Monday, March 25, 2013

Better Homes

So. The Great Apartment Purge of 2013 ended with getting rid of a couch. A couch-ectomy, if you will.

This is OUTSTANDING.

First, let me tell you this: last week? Started badly and ended on a sour, sour note. You know the face you would make if you put seven green Sour Patch Kids in your mouth all at once? (Or the face you're making right now, thinking about doing that?) It was like that, only you'd have to make that face both physically AND emotionally.

And then keep making it.

I knew I was in a funk when my new, pretty, fabulous office/library was failing to make me smile. I've been smiling since I finished this project. I mean, look at it:


 
This is a room that makes me HAPPY.
 
Usually.
 
I knew I was in an extra-large funk when I realized that I didn't want to talk to ANYONE. Not even myself.
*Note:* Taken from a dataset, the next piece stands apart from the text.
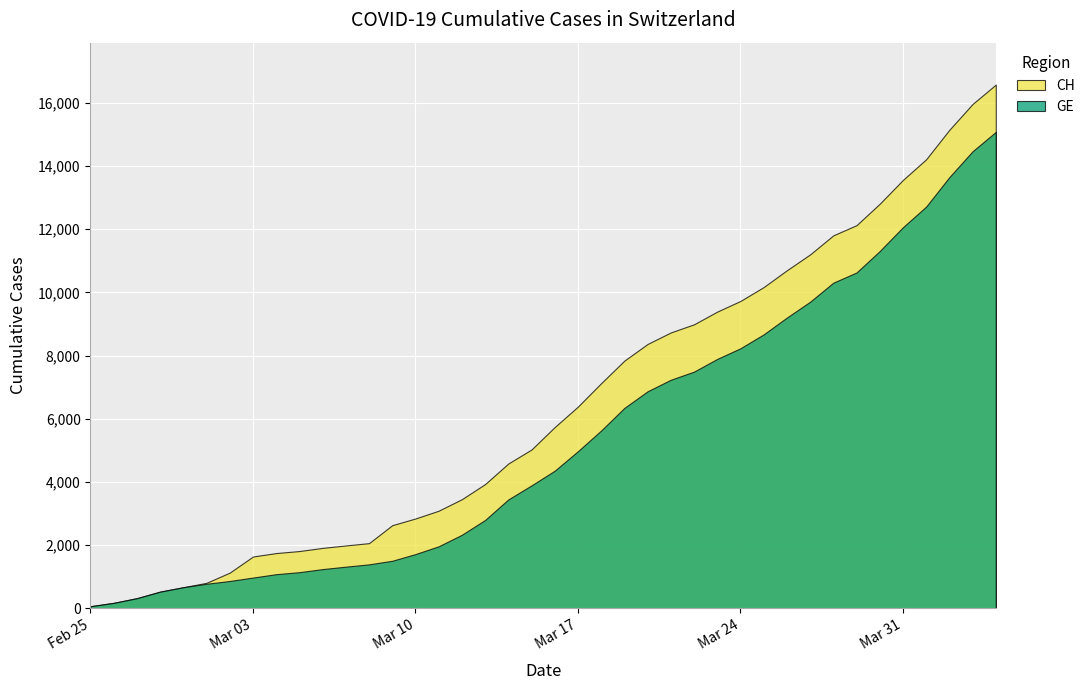

Rank the categories by CH value from lowest to highest.

2020-02-25, 2020-02-26, 2020-02-27, 2020-02-28, 2020-02-29, 2020-03-01, 2020-03-02, 2020-03-03, 2020-03-04, 2020-03-05, 2020-03-06, 2020-03-07, 2020-03-08, 2020-03-09, 2020-03-10, 2020-03-11, 2020-03-12, 2020-03-13, 2020-03-14, 2020-03-15, 2020-03-16, 2020-03-17, 2020-03-18, 2020-03-19, 2020-03-20, 2020-03-21, 2020-03-22, 2020-03-23, 2020-03-24, 2020-03-25, 2020-03-26, 2020-03-27, 2020-03-28, 2020-03-29, 2020-03-30, 2020-03-31, 2020-04-01, 2020-04-02, 2020-04-03, 2020-04-04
I didn't spend time on facebook. I didn't want to answer text messages. I just wanted to hole up. (Which lead to me getting messages from my friends wanting to know if I was okay. Because my friends are awesome.)
 
But.
 
Sometimes, when you're in an extra-large funk after the end of a miserable week, the universe tosses you a little gift. Or two.
 
It tossed me lunch with a former student who has become an outstanding man and educator. A breath of fresh air, I must say. You know how sometimes you're so proud of someone you can't even stand it?
 
Yeah.
 
And THEN it tossed me the opportunity to get rid of a piece of furniture that I have grown to loathe.
 
To be clear, there wasn't anything WRONG with my couch -- except, of course, for all of the things that I hated about it. I didn't like the fabric. I didn't like the size. I didn't like the shape. The couch, it plagued me.
 
I realize -- in case you are wondering -- that none of my issues with the couch had anything to do with the couch. My issues with the couch -- which began the day after the couch was delivered, seven years ago -- were about a million other, non couch-y things, starting with the circumstances under which I found myself buying a couch (which weren't happy), and the fact that the couch I had researched and wanted wasn't availble for sale anymore. I didn't wait and find something else because I felt like I couldn't. I didn't have FURNITURE. I needed a freaking couch.
 
(I also needed some self worth, and some belief in my future. But since I couldn't buy those things, I bought a couch. Because that's what you do.)
 
The couch -- which is perfectly serviceable, and which many people profess a liking for -- has irritated me for years, like an especially itchy wool sweater. Despite that, I've moved it up and down the coast more than once, because even at my craziest, I realized that no one gets rid of a really nice couch simply because she's grown to loathe it for no clear reason except that she was in a bad place when she bought it.
 
But then -- THEN -- came the Great Apartment Purge of 2013.
 
And the realization that I am not married to this couch.
 
I asked my friends if they wanted it. They said they did.
 
Great, I said, come and get it.
 
They came and got it yesterday.
 
"But will you get a new couch this week?" they asked.
 
"You know?" I said. "I don't even know."
 
And I don't. I have said, in the past, that I am not the sort of girl who buys a house -- and it's true, I'm not. I may have discovered that I'm also not the sort of girl who even wants a couch. You might think that's weird (and maybe it is) but I think -- hell, I know -- that what I really want? Is a nice servicable bench. Something sturdy. Something functional.
 
I think I always wanted a bench.
 
I also think that wanting a bench is the reason for both the funk and the loathing of the couch. I think that I'm still learning that I don't have to want what I'm supposed to want. I think that I still struggle with the realization that there are a million and twelve ways to live and live well, and that my particular way doesn't need to look like the way anyone else manages it.
 
It just needs to work for me. In my apartment. Without a couch.
 
And with -- or without -- anything else I choose.